By no means do I seek to gloss over this sentiment or just pay it lip service.  Having very recently lost my own father, I struggle with platitudes and with accepting this circle of life.  I’m still angry and that is okay, too.  Feelings surrounding death are complicated, and they’re messy.  The process of grieving can be ugly and it will take as long as it takes.  Nobody, including children, grieves in the same way. 

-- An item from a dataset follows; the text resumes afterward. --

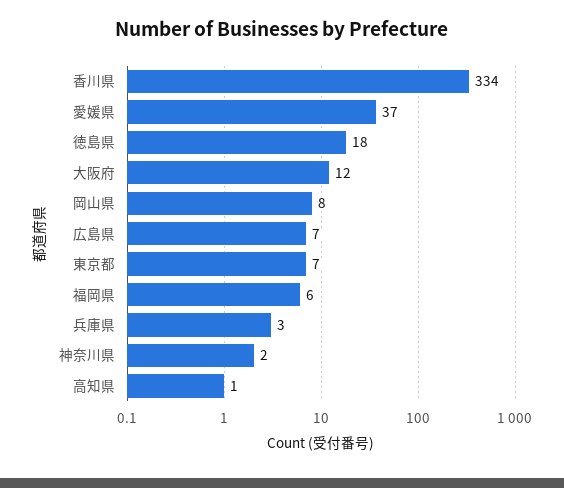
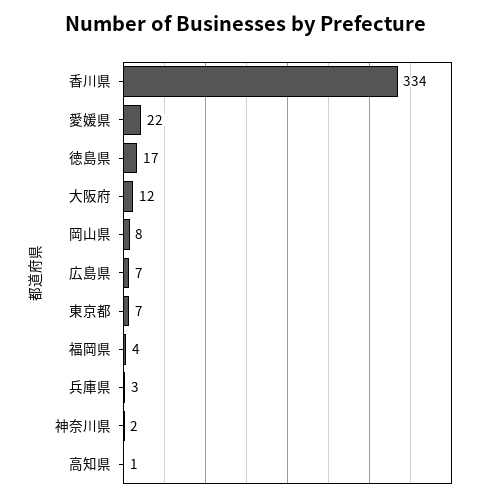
愛媛県: 37 -> 22
徳島県: 18 -> 17
福岡県: 6 -> 4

Share stories about your loved one, or your ancestors. Create an ancestor altar, light candles, say a blessing or simply say their name.  Leave offerings of food and drink they enjoyed, and tokens that remind you of them or carry it with you.  I carry one of my dad’s guitar picks in my pocket at all times.  I know his fingers touched it and so, when I hold it, it’s like he’s holding my hand.  The heart of Samhain isn’t fear—it’s transformation, honour, and the enduring love between generations.  It is the certainty that, despite loss or intergenerational trauma, your roots go deep and have contributed to who you are today, and to what you are passing down to your child to carry forward into the future.

Final Thoughts

Celebrating Samhain with children brings fresh energy to ancient practices.  Traditions that stretch back over time and history continues to connect us to not only our own bloodline but also, ancestors and spirits of place; those who have walked this path before us. Through cooking, crafting, connecting with nature, and dressing up, you create a foundation for a magical and meaningful spiritual path—one rooted in love, respect for the earth, and reverence for the unseen.

Blessed Samhain to you and your family. May your celebrations be filled with warmth, wonder, and wild magic.